A bold choice for a small community theatre group, Wrong Turn at Lungfish explores the many complexities of being human and connecting with others, sometimes completely unexpectedly, when we stumble upon our shared humanity through vulnerability.
Peter Ravenswaal (Peter Busch), an embittered former Dean of a college, is highly literate, blind and struggling to come to terms with the illness that will eventually see to his demise. Young New York Italian, Anita Meredino (Dora Stamos), probably from “Hell’s Kitchen” given Stamos’ superb accent, is barely literate but gifted with intuitive intelligence by birth and street smarts by necessity. Volunteering for a reading-for-the-blind organization brings Anita into Ravenswaal’s embittered orbit weekly, while an unfortunate student Nurse (Tianna Cooper) must suffer Ravenswaal’s grief driven tantrums and tirades because no one else will. Having lost his wife but a year earlier, Ravenswaal is immersed in grief for her and his own impending mortality. Hearsay brings us to know Dora’s boyfriend Dominic (Wade Cook), something of a ne’er do well, and to suspect all is not as it seems.
Marshall and Ganz’s beautifully drawn cocktail of character dynamics is an ensemble actor’s dream, one this trio of capable actors make the most of. Ravenswaal variously cajoles, taunts, rejects and educates Anita as he demands she read Schappenhaur, Keats, and Elliot, among others, while his love for Beethoven both punctuates and underscores his intellectual and emotional acuity. Ravenswaal’s observation that humanity made a “wrong turn at Lungfish” foreshadows what is to come. Anita counters with increasingly clever wit and disarming honesty as the barriers between these unlikely, yet entirely believable, friends collapses.

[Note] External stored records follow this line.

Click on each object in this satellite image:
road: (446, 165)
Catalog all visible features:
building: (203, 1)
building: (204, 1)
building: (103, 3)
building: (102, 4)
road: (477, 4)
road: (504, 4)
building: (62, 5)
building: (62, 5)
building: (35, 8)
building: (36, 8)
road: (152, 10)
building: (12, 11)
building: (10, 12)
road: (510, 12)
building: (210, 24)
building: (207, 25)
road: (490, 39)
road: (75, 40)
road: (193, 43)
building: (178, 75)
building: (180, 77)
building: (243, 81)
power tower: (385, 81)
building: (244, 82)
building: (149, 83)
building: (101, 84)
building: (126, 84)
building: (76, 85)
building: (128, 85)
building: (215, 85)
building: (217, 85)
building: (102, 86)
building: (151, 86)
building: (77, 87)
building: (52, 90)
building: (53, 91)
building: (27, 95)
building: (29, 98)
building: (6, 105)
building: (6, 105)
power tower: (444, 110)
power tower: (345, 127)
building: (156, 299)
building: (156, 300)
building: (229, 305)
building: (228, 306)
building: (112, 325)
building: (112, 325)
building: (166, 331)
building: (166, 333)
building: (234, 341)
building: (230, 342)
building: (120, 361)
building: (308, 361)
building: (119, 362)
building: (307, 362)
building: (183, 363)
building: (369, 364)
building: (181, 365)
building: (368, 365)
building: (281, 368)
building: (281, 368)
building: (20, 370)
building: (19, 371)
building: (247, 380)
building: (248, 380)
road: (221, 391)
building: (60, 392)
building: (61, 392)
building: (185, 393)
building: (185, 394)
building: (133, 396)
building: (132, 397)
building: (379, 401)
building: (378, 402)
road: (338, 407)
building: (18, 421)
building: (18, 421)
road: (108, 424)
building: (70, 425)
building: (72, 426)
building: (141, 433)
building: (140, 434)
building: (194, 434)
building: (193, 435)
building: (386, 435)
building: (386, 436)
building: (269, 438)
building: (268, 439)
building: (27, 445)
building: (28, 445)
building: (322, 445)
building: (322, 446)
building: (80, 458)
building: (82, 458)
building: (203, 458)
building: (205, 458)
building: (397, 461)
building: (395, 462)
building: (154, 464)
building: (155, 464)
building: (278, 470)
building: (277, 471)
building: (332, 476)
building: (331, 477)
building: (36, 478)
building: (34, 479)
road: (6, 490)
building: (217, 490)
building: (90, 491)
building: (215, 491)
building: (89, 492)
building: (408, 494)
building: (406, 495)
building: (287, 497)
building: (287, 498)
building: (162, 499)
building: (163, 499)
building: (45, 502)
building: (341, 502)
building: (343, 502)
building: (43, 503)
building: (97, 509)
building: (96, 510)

Act One crackles with the energy of this battle of wits and vulnerabilities as Ravenswaal and Anita find mutual respect and fondness. Cooper is masterful in her rendition of the harried Nurse, her insights into the character reflected in the rollercoaster of her interactions with Ravenswaal.
Act Two sees the appearance of Dominic, a thug of a man for all the usual cliched reasons; somehow Marshall and Ganz’s script keeps him on the better side of stereotype. Wade Cook, a musical theatre performer tackling his first stage show, gives the character a good crack but doesn’t quite find the depth of Dominic implicit in the text. To be fair, Cook is contending with an entrance halfway through a play with a well-established rhythm and the stella performances of his cast mates. It’s a tough gig matching such energy late in the piece. However, Cook does well to convey the brutishness Dominic brings to what is more an arrangement with Dora than a relationship; unfortunately, Dora sees it as the latter. An element of the elegance of the writing is how Dora’s doubts, which Ravenswaal intuits, are laced through the fabric of the text.
T.S.Elliott’s The Love Song of J Alfred Prufrock provides a poignantly beautiful and moving bookend to this superb production.
Set design by director Rosie Aust, Galleon Theatre President Kym Clayton, and Michael Ralph is best summarized as eminently award worthy. Trish Winfield’s Lighting Design, Warren McKenzie’s (Galleon’s VP) Sound Design and Mary Cummins great costume design each and collectively support this great production well.
A superb example of community theatre at its best, Wrong Turn at Lungfish, is yet another production I’ve reviewed featuring tertiary trained actors, something I would ask our Minister for the Arts to reflect on when spruiking Arts budgets. Where are the professional opportunities for such actors in South Australia?
Thankfully companies like Galleon, The Rep and Northern Light are providing some.
Wrong Turn at Lungfish, Go! See it!
When: 2 to 10 May
Where: Domain Theatre
Bookings: galleon.org.au
Editors Note: Kym Clayton, on set design in this production, is both Galleon Theatre Company’s President, a member of the Adelaide Critics Circle Incorporated, and a writer and critic for The Barefoot Review.